Un autre micro-mystère
Ce soir-là

Et toi, lis-tu ?


Je suis assise dans l'une de ces cantines moderne, un fast-food qui se veut bio sur les bords (1), comme je devais déjeuner sur le pouce, c'était l'endroit parfait, quoiqu'un peu cher pour mon budget (2). Le bel homme qui était à ma gauche a cédé la place à un couple qui n'en est pas un à proprement parler (3) : deux collègues de bureau.
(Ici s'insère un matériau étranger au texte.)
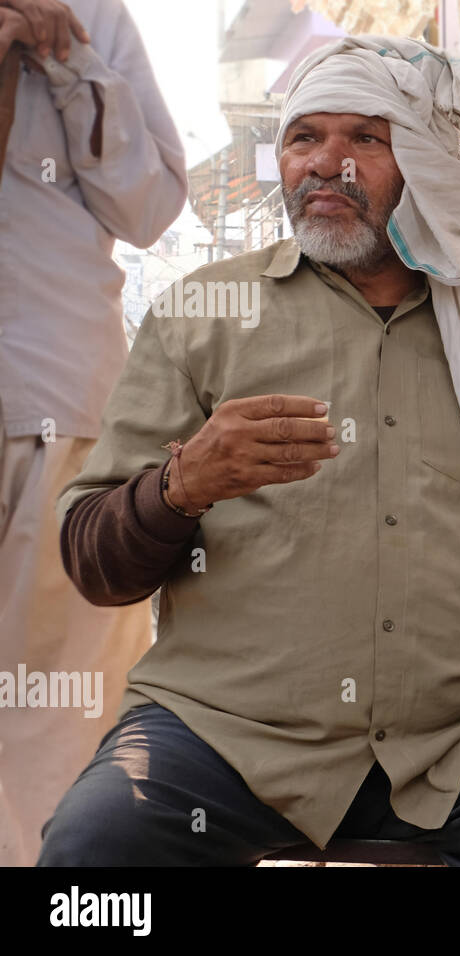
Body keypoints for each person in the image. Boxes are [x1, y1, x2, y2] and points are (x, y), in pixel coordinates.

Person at [36, 35, 460, 866]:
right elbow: (94, 562)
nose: (324, 164)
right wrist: (182, 484)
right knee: (96, 850)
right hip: (224, 731)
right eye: (304, 139)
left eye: (365, 140)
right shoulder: (205, 315)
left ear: (427, 167)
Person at [0, 0, 186, 866]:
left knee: (55, 707)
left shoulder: (85, 17)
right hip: (52, 391)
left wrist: (68, 65)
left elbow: (148, 207)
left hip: (54, 399)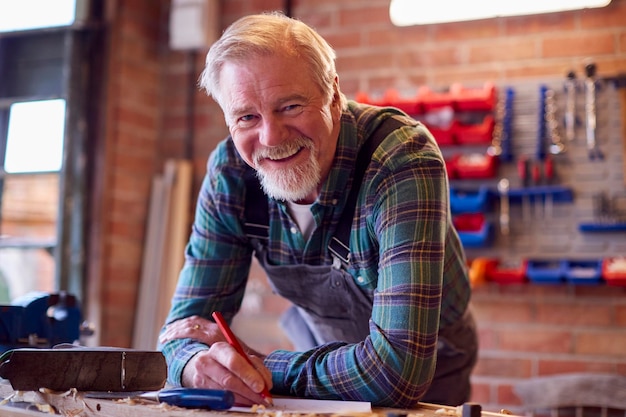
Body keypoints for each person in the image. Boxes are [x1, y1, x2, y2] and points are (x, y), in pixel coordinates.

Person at [158, 11, 477, 409]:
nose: (270, 137)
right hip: (320, 350)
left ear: (333, 93)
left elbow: (398, 371)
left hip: (429, 367)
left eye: (290, 106)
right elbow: (179, 332)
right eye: (247, 117)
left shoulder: (402, 159)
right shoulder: (230, 175)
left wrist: (264, 367)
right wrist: (196, 366)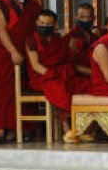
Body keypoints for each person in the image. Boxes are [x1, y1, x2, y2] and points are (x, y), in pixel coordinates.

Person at [0, 0, 41, 144]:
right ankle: (2, 129)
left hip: (29, 52)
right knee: (5, 90)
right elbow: (2, 31)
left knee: (27, 86)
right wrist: (13, 52)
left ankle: (26, 128)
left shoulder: (32, 6)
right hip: (6, 53)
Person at [25, 10, 91, 144]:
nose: (45, 26)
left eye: (49, 24)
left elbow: (69, 61)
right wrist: (53, 75)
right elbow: (36, 65)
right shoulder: (31, 40)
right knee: (59, 87)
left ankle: (82, 128)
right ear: (37, 23)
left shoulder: (58, 40)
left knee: (83, 85)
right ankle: (66, 128)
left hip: (62, 73)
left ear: (55, 24)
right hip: (42, 77)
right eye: (42, 23)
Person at [68, 3, 101, 76]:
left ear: (93, 18)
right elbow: (71, 64)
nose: (85, 20)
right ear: (76, 17)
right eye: (82, 17)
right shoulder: (72, 36)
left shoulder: (95, 37)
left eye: (88, 17)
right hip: (79, 75)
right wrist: (95, 73)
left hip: (96, 72)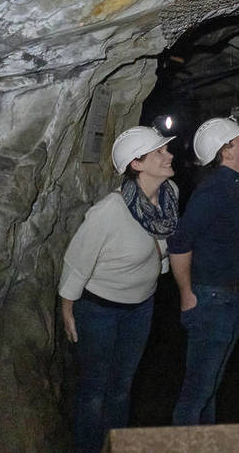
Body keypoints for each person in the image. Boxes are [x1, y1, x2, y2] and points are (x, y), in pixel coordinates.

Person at [59, 126, 177, 453]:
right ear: (137, 164)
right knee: (95, 388)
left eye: (166, 150)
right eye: (159, 152)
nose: (168, 155)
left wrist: (160, 267)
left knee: (122, 387)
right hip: (99, 309)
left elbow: (163, 242)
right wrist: (68, 308)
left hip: (140, 307)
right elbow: (77, 259)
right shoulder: (110, 211)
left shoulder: (170, 195)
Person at [167, 116, 239, 425]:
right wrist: (186, 294)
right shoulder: (214, 189)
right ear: (227, 151)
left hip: (229, 300)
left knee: (209, 391)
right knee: (197, 394)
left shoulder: (232, 185)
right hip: (212, 302)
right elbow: (179, 243)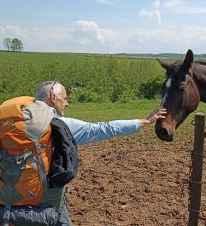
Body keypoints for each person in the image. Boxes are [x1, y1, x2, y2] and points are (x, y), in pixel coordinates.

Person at [35, 80, 167, 225]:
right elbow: (103, 128)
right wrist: (144, 121)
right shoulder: (61, 125)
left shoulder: (14, 123)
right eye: (64, 98)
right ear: (54, 98)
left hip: (13, 200)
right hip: (48, 198)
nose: (66, 103)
Je ne les ai pas vus, j'étais le nez dans mon livre. Simplement c'était la perception que j'avais deux. Et qui fut confirmée.

Je pense que l'homme était tout jeune, stagiaire ou nouvel embauché, et la femme légèrement plus âgée et peut-être cheffe temporaire du plus jeune ou collègue encadrant.
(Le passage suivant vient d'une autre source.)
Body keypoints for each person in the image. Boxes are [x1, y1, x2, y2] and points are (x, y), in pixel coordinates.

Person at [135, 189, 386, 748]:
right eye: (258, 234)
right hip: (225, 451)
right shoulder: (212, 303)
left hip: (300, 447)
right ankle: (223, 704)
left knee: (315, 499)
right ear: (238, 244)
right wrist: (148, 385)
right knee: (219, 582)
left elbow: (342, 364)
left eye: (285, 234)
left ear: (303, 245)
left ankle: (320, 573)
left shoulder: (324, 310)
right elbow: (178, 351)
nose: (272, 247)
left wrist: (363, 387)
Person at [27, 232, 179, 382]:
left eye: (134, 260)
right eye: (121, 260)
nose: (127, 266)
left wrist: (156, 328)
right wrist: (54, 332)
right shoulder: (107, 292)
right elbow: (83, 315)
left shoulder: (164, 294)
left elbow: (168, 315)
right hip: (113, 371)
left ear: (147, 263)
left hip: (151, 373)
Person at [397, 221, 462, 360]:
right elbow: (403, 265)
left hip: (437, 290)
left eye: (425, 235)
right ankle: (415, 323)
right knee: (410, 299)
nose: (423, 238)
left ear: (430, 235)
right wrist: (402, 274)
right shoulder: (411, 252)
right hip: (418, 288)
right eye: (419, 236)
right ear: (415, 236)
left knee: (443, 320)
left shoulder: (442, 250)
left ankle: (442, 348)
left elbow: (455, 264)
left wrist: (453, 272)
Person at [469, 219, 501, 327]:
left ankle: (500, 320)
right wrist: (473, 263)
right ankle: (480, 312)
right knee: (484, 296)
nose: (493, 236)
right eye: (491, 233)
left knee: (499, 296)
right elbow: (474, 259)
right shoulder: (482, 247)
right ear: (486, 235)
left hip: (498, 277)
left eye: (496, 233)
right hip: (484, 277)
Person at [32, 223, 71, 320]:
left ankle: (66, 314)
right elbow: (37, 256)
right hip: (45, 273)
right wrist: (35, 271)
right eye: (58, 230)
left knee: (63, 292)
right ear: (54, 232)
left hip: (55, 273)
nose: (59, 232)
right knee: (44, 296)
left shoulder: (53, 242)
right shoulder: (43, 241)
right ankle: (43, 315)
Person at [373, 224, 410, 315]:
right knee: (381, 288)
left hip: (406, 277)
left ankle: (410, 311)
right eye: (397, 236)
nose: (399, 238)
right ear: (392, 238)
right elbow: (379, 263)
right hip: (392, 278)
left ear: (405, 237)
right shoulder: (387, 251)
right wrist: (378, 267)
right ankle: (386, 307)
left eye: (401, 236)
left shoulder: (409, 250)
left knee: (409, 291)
Peut-être parce qu'ils me voient lire, ils se mettent à parler bouquins. Du moins elle. Qui observant qu'il fait assez peu rebondir la conversation, et après avoir parlé mais du coup sans trop s'attarder, de ses propres lectures lui demande comme si ça n'allait pas de soi : 

- Et toi, lis-tu ?

Et l'homme jeune de faire une réponse un tantinet modianicole "Oui mais euh non, mais enfin quand même" et d'avouer qu'il lit un peu des essais, mais que les romans, il en a, oui, mais n'ose pas s'y lancer.

Alors elle fait quelque chose qui m'a semblé très traditionnel féminin, elle minimise ce qui pourrait être perçu comme de sa part une supériorité : En même temps, moi, c'est particulier, j'ai longtemps en RER.

Il ne la laisse pas faire et répond qu'il a assez de transports en commun pour pouvoir lire, même si c'est souvent debout, mais qu'il manque de courage pour s'y mettre.

Elle a alors une réponse de celles qui allaient de soi au siècle dernier mais plus tant maintenant :

- Oh mais moi ce sont les livres qui me le donnent le courage. Par exemple il y a des matins je n'ai vraiment pas envie de venir, mais l'idée de retrouver dans le RER mon roman, ça m'aide. En fait j'ai hâte de retrouver mon roman.

Je ne sais plus ce qu'il a répondu, quelque chose comme, C'est vrai je devrai essayer, ou Oui c'est pas comme un jeu, c'est mieux. J'étais trop occupée à ne pas faire d'interférence avec l'émotion que je ressentais.

2015, je dois quoiqu'il advienne, ne pas me laisser détourner de mon boulot qui est de fournir à mon tour de ces trucs non chimiques qui aident les gens à tenir. Pas ceux qui sont trop élaborés, je n'aurais pas ce niveau, je ne crois pas, sauf moment de grâce, être capable d'extraire de ma mine une haute littérature, pas non plus ceux qui sont trop éloignés d'un certain savoir-faire (je suis trop vieille pour faire du sentimentalo-sexy-très-mal-écrit et ces jours-ci ultra consciente que le créneau est déjà pris), non juste ça : quelque chose qui fait que la personne en prenant son RER le matin n'y va pas à reculons, et que sa journée sera plus légère et qu'au soir le trajet de retour si elle peut lire sera un bon moment de la journée. Seulement pour y parvenir, il me faut, contrairement à ces dernières années, réussir à négocier le coup avec la fatigue et les difficultés de ma propre existence, et intégrer une fois pour toute qu'elles ne me lâcheront jamais (4).

Je n'ai pas vraiment vu le visage de cette femme. Je ne pourrais donc pas même la remercier pour avoir dit exactement ce qu'il fallait pour me remettre sur pied. Ou plutôt, à pied d'œuvre. 

 

(1) "Des ingrédients frais, préparés chaque jour sur place sans additifs ni conservateurs suspects"

(2) Mais tout est un peu cher pour mon budget, dès lors que je sors du sandwich préparé à l'avance à la maison.

(3) À moins de développements ultérieurs qu'il serait prématuré d'évoquer.

(4) "Alice" me l'a déjà dit, je sais qu'elle a raison. Il faut que je cesse de croire à une utopique période "normale". Mais j'aimerais tellement un temps où personne ne serait malade, où les comptes ne seraient pas dans un rouge inquiétant, où le travail de chaque personne de la maison serait une charge normale, à assumer mais sans angoisse délétère ni peur permanente du lendemain - ces dernières années à peine ça s'arrange pour l'un que ça se désagrège pour l'autre, il n'y aura eu que trois ou quatre mois relativement sereins -. Et qui me permettrait de me concentrer sur mes propres trucs sans que tout ne parte à vau-l'eau.